▸ **Goal of the exercise**: Give the data below again exactly as written, but without the pictures.

------ Information supplied ------

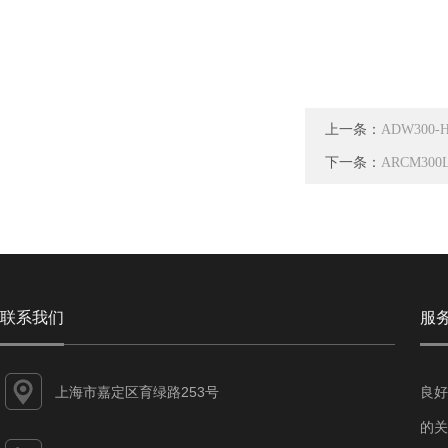
上一条：
ADW300
下一条：
ARCM30
联系我们
服
上海市嘉定区育绿路253号
良好
的关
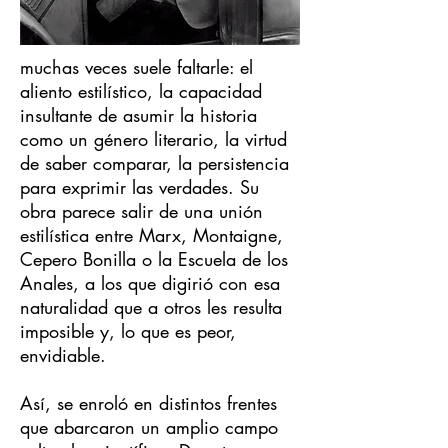
muchas veces suele faltarle: el
aliento estilístico, la capacidad
insultante de asumir la historia
como un género literario, la virtud
de saber comparar, la persistencia
para exprimir las verdades. Su
obra parece salir de una unión
estilística entre Marx, Montaigne,
Cepero Bonilla o la Escuela de los
Anales, a los que digirió con esa
naturalidad que a otros les resulta
imposible y, lo que es peor,
envidiable.
Así, se enroló en distintos frentes
que abarcaron un amplio campo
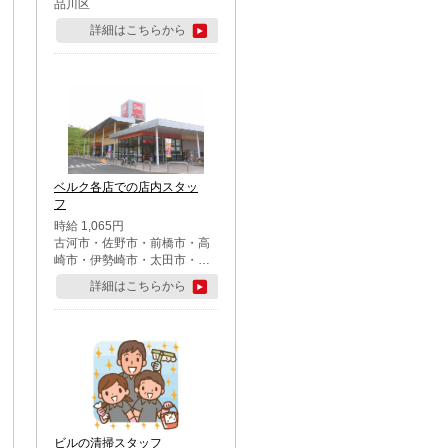
品川区
詳細はこちらから
ベルク各店での店内スタッ
フ
時給 1,065円
古河市・佐野市・前橋市・高
崎市・伊勢崎市・太田市・館
林市・藤岡市・大泉町・さい
詳細はこちらから
たま市北区・川越市・熊谷
市・行田市・秩父市・所沢
市・飯能市・東松山市・坂戸
市・鶴ケ島市・千葉市中央
区・市川市・松戸市・習志野
市・柏市・流山市・八千代
市・足立区・江戸川区・八王
子市・町田市
ビルの清掃スタッフ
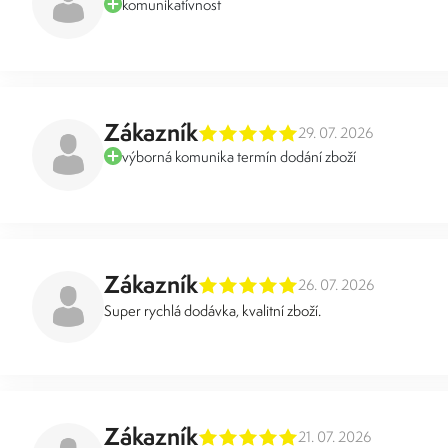
komunikatívnost
Zákazník
29. 07. 2026
výborná komunika termín dodání zboží
Zákazník
26. 07. 2026
Super rychlá dodávka, kvalitní zboží.
Zákazník
21. 07. 2026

------

▸ **Problem solution**:
上一条：
ADW300
下一条：
ARCM30
联系我们
服
上海市嘉定区育绿路253号
良好
的关
muchas veces suele faltarle: el
aliento estilístico, la capacidad
insultante de asumir la historia
como un género literario, la virtud
de saber comparar, la persistencia
para exprimir las verdades. Su
obra parece salir de una unión
estilística entre Marx, Montaigne,
Cepero Bonilla o la Escuela de los
Anales, a los que digirió con esa
naturalidad que a otros les resulta
imposible y, lo que es peor,
envidiable.
Así, se enroló en distintos frentes
que abarcaron un amplio campo
品川区
詳細はこちらから
ベルク各店での店内スタッ
フ
時給 1,065円
古河市・佐野市・前橋市・高
崎市・伊勢崎市・太田市・館
林市・藤岡市・大泉町・さい
詳細はこちらから
たま市北区・川越市・熊谷
市・行田市・秩父市・所沢
市・飯能市・東松山市・坂戸
市・鶴ケ島市・千葉市中央
区・市川市・松戸市・習志野
市・柏市・流山市・八千代
市・足立区・江戸川区・八王
子市・町田市
ビルの清掃スタッフ
komunikatívnost
Zákazník
29. 07. 2026
výborná komunika termín dodání zboží
Zákazník
26. 07. 2026
Super rychlá dodávka, kvalitní zboží.
Zákazník
21. 07. 2026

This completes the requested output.